━━━━━ PASSAGE FOR REVIEW
His most famous part on the stage was in Pomander Walk which brought him to the United States for the first time in 1910 with the first U.S. production opening in April 1911. Pomander Walk was written by Louis N. Parker, Pawle’s father-in-law. Pawle’s wife, Dorothy Parker, also acted, and played the part of Little Em’ly in her father’s 1914 production of The Highway of Life, a work based on David Copperfield. Pawle would get rave notices for playing Micawber in The Highway of Life (O.P. Heggie played Uriah Heep).
While Pawle seems anonymous today his Times obituary remarked on how his “snow-white hair, rosy, cherubic countenance and monocle” was then “familiar to the theatrical worlds of London, New York and Hollywood. In all three groups he had an unusually large number of friends.” After some sporadic appearances on the British screen, Pawle was in a handful of productions of Fox Films in America in 1929 and then had small parts in MGM’s The Sin of Madelon Claudet and Mata Hari (both 1931). After what should have been his breakout role as Mr. Dick for MGM he played small parts in The Gay Deception for Fox and then in an uncredited role for Copperfield director George Cukor in Sylvia Scarlett (1935). He died February 23, 1936 of a cerebral hemorrhage. Lennox Pawle was 63.
━━━━━━━━━━
■ **ASSIGNMENT 1**:
Answer these from the passage about Lennox Pawle:
(a) Who wrote Pomander Walk?
(b) Which part did Pawle play in The Highway of Life?
(c) What did Pawle die of, and how old was he?
■ **ASSIGNMENT 2**: Go on with the passage about Lennox Pawle, starting after its last sentence.
━━━━━ SOURCE INFORMATION
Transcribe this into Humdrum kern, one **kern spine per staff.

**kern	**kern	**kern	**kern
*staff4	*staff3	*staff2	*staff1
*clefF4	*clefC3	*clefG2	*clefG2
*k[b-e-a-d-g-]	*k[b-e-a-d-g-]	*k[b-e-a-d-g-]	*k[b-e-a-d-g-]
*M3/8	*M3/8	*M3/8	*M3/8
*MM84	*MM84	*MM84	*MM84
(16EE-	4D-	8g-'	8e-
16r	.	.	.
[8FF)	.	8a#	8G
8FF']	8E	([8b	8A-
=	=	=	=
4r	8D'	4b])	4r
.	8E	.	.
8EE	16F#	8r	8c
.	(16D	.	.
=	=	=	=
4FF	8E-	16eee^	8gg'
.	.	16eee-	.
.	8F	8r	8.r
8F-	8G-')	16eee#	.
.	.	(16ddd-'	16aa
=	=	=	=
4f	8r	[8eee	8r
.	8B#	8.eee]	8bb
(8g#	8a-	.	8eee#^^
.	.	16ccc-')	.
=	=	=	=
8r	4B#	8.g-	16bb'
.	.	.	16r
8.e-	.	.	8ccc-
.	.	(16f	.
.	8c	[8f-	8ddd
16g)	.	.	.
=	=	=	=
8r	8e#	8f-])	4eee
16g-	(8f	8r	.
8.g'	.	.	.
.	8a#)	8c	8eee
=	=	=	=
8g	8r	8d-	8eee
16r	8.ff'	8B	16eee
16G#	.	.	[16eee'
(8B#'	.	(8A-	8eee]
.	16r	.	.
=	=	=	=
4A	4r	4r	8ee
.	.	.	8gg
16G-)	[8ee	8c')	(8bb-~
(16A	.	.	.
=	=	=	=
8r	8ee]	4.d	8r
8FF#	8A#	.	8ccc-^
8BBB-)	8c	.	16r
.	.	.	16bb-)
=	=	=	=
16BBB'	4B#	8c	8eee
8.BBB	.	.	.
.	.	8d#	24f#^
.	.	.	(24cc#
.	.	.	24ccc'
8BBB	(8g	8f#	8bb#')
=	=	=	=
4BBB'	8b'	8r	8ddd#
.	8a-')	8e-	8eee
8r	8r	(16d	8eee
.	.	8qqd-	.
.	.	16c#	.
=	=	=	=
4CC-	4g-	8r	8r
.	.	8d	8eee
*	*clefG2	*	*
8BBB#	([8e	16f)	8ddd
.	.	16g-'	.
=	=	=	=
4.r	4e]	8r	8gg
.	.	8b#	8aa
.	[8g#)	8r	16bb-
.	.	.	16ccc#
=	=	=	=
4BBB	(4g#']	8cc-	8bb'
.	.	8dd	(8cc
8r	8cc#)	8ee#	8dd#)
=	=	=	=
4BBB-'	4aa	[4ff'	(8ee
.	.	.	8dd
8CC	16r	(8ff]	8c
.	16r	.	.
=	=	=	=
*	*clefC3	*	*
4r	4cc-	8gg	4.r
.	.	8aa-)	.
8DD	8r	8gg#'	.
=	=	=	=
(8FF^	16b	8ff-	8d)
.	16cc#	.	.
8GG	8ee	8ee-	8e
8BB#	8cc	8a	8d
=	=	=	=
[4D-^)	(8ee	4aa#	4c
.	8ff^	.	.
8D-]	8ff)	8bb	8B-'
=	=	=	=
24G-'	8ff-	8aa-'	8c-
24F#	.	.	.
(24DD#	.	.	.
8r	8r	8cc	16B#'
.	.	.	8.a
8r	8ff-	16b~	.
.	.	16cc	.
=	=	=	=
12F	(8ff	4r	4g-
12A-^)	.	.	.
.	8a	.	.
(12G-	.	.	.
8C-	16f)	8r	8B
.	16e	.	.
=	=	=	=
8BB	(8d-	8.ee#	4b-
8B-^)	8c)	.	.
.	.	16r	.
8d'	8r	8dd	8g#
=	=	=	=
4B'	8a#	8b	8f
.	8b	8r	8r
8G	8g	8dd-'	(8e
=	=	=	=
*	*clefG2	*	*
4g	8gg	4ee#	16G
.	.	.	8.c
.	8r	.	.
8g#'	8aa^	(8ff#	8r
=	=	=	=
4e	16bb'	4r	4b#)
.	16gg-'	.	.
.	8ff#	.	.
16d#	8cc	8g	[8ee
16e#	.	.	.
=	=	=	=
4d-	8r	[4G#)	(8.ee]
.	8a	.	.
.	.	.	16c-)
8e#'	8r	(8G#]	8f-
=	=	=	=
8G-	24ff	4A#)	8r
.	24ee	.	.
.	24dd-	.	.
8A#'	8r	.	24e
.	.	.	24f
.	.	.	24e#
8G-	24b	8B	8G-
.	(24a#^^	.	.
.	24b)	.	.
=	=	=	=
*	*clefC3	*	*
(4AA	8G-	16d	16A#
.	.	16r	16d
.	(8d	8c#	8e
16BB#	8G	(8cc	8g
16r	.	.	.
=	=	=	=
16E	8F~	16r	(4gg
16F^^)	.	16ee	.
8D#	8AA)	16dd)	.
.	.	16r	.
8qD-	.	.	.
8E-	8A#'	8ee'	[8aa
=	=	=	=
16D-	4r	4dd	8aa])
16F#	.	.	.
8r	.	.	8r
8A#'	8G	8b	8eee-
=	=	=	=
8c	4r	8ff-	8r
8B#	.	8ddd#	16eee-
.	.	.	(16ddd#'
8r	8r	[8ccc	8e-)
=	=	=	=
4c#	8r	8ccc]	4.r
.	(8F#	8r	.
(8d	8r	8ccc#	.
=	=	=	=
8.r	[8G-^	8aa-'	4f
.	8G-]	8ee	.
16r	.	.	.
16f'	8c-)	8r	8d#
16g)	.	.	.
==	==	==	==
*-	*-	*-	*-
━━━━━━━━━━
■ **ANSWER AREA 1**:
(a) Louis N. Parker
(b) Micawber
(c) A cerebral hemorrhage; he was 63.

■ **ANSWER AREA 2**:
Of his wife’s famous name he was quoted during the time of David Copperfield production as saying “It’s dreadfully embarrassing, really … Everywhere I go people expect me to be funny” (Thomas). The few direct quotes I spotted from Pawle over the years were usually pretty wry and could often be read both in a serious and humorous way. I suppose if you were reading the papers then you’d know exactly how to take it because Pawle was not at all an unknown quantity, again, his name was usually proceeded by the words comic actor.
Concluding Copperfield
Perhaps no greater praise would be heaped upon David Copperfield than that which came from Andre Sennwald of the New York Times in his review of January 19, 1935. Reserving most of his column’s space to congratulate W.C. Fields on his job as Micawber, Sennwald writes “It is my belief that this cinema edition of ‘David Copperfield’ is the most profoundly satisfying screen manipulation of a great novel that the camera has ever given us.”
Choosing to highlight only 68 of Dickens’ original 92 characters, MGM’s David Copperfield plays almost as a string of quick vignettes held together by the presence of either Bartholomew or Lawton’s David the Younger. But each little segment, whether sad or sweet, threatening or humorous, is solid and kept alive by the sheer mass of colorful characters littered throughout David’s life. It was said by many, including Sennwald, that the 1935 film version of David Copperfield was like the drawings of Phiz come to life. It worked the first time and it works here as well. A fantastic classic!
Sources:
- Callow, Simon. Charles Laughton: A Difficult Actor. New York: Grove Press, 1987.
- Curtis, James. W. C. Fields : A Biography. New York: Back Stage Books, 2004.
- DeBona, Guerric. Film Adaptation in the Hollywood Studio Era. University of Illinois Press, 2010.
- Lambert, Gavin. On Cukor. New York, 1972.
- “Lennox Pawle Dies; English Actor, 63.” The New York Times 23 Feb 1936.
- Long, Robert Emmet, ed. George Cukor: Interviews. University Press of Mississippi, 2001.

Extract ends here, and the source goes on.